Fig. 9. Depletion of CDC6 modifies the timing and dynamics of M-phase similarly to NCTD and anti-CDC6, but GST-CDC6 fully rescues these changes. (A) CDC6 depletion was checked by blotting CDC6 Western blot. β-tubulin Western blot was used as a loading control. (B) CDC27 was blotted in control, non-depleted extract, CDC6-depleted extract (ΔCDC6), CDC6-depleted extract supplemented with GST (ΔCDC6+GST), CDC6-depleted extract supplemented with GST-CDC6 in two concentrations of 10 and 20 nM (ΔCDC6+GST-CDC6). Asterisks show the time points of equal CDC27 up-shift in all experimental variants. Note that two bottom Western blots are shown as compilation of two separated membranes as samples of 32 min time points were run and bloted separately of 0–28 min samples because of no space in a single electrophoresis gel for this experiment. (C) Quantification of cyclin B2 amounts and histone H1 kinase activity. Arrows, show the changes in timing of the initial step of histone H1 kinase activation and the modifications of the timing of peaks of this activity. (D) Quantification of peaks of endogenous cyclin B2. (E) Quantification of peaks of histone H1 kinase activity. Note that the peaks in GST-CDC6 rescued experimental variants have very similar values to the activity in the control extract.

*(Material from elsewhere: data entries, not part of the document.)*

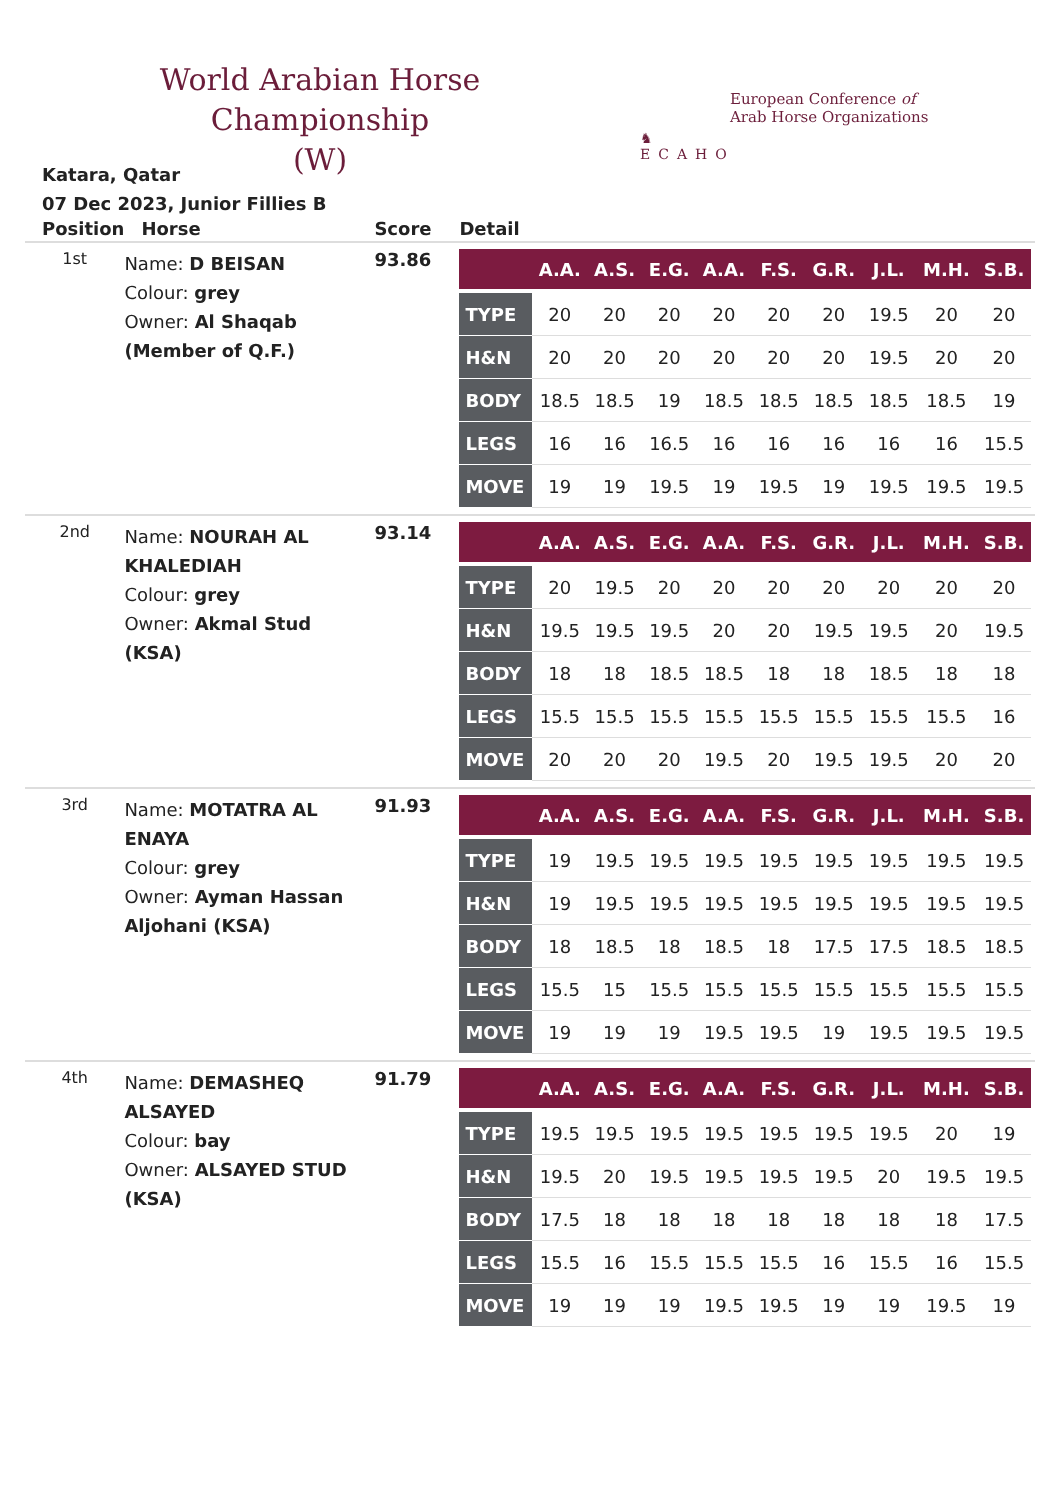World Arabian Horse Championship
(W)
♞
ECAHO
European Conference of
Arab Horse Organizations
Katara, Qatar
07 Dec 2023, Junior Fillies B
| Position | Horse | Score | Detail |
| --- | --- | --- | --- |
| 1st | Name: D BEISAN Colour: grey Owner: Al Shaqab (Member of Q.F.) | 93.86 | / / A.A. / A.S. / E.G. / A.A. / F.S. / G.R. / J.L. / M.H. / S.B. / / --- / --- / --- / --- / --- / --- / --- / --- / --- / --- / / TYPE / 20 / 20 / 20 / 20 / 20 / 20 / 19.5 / 20 / 20 / / H&N / 20 / 20 / 20 / 20 / 20 / 20 / 19.5 / 20 / 20 / / BODY / 18.5 / 18.5 / 19 / 18.5 / 18.5 / 18.5 / 18.5 / 18.5 / 19 / / LEGS / 16 / 16 / 16.5 / 16 / 16 / 16 / 16 / 16 / 15.5 / / MOVE / 19 / 19 / 19.5 / 19 / 19.5 / 19 / 19.5 / 19.5 / 19.5 / |
| 2nd | Name: NOURAH AL KHALEDIAH Colour: grey Owner: Akmal Stud (KSA) | 93.14 | / / A.A. / A.S. / E.G. / A.A. / F.S. / G.R. / J.L. / M.H. / S.B. / / --- / --- / --- / --- / --- / --- / --- / --- / --- / --- / / TYPE / 20 / 19.5 / 20 / 20 / 20 / 20 / 20 / 20 / 20 / / H&N / 19.5 / 19.5 / 19.5 / 20 / 20 / 19.5 / 19.5 / 20 / 19.5 / / BODY / 18 / 18 / 18.5 / 18.5 / 18 / 18 / 18.5 / 18 / 18 / / LEGS / 15.5 / 15.5 / 15.5 / 15.5 / 15.5 / 15.5 / 15.5 / 15.5 / 16 / / MOVE / 20 / 20 / 20 / 19.5 / 20 / 19.5 / 19.5 / 20 / 20 / |
| 3rd | Name: MOTATRA AL ENAYA Colour: grey Owner: Ayman Hassan Aljohani (KSA) | 91.93 | / / A.A. / A.S. / E.G. / A.A. / F.S. / G.R. / J.L. / M.H. / S.B. / / --- / --- / --- / --- / --- / --- / --- / --- / --- / --- / / TYPE / 19 / 19.5 / 19.5 / 19.5 / 19.5 / 19.5 / 19.5 / 19.5 / 19.5 / / H&N / 19 / 19.5 / 19.5 / 19.5 / 19.5 / 19.5 / 19.5 / 19.5 / 19.5 / / BODY / 18 / 18.5 / 18 / 18.5 / 18 / 17.5 / 17.5 / 18.5 / 18.5 / / LEGS / 15.5 / 15 / 15.5 / 15.5 / 15.5 / 15.5 / 15.5 / 15.5 / 15.5 / / MOVE / 19 / 19 / 19 / 19.5 / 19.5 / 19 / 19.5 / 19.5 / 19.5 / |
| 4th | Name: DEMASHEQ ALSAYED Colour: bay Owner: ALSAYED STUD (KSA) | 91.79 | / / A.A. / A.S. / E.G. / A.A. / F.S. / G.R. / J.L. / M.H. / S.B. / / --- / --- / --- / --- / --- / --- / --- / --- / --- / --- / / TYPE / 19.5 / 19.5 / 19.5 / 19.5 / 19.5 / 19.5 / 19.5 / 20 / 19 / / H&N / 19.5 / 20 / 19.5 / 19.5 / 19.5 / 19.5 / 20 / 19.5 / 19.5 / / BODY / 17.5 / 18 / 18 / 18 / 18 / 18 / 18 / 18 / 17.5 / / LEGS / 15.5 / 16 / 15.5 / 15.5 / 15.5 / 16 / 15.5 / 16 / 15.5 / / MOVE / 19 / 19 / 19 / 19.5 / 19.5 / 19 / 19 / 19.5 / 19 / |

Fig. 12. Model showing the role of CDC6 during mitotic entry and progression.
Suppl. Materials Fig 1. GST-CDC6 inhibits histone H1 kinase activity in CSF extract. 10 nM GST-CDC6 or an equivalent volume of Tris buffer were added to CSF extract and histone H1 kinase assay was performed as described in Material and Methods section. Note that the activity is lower only in the presence of recombinant GST-CDC6.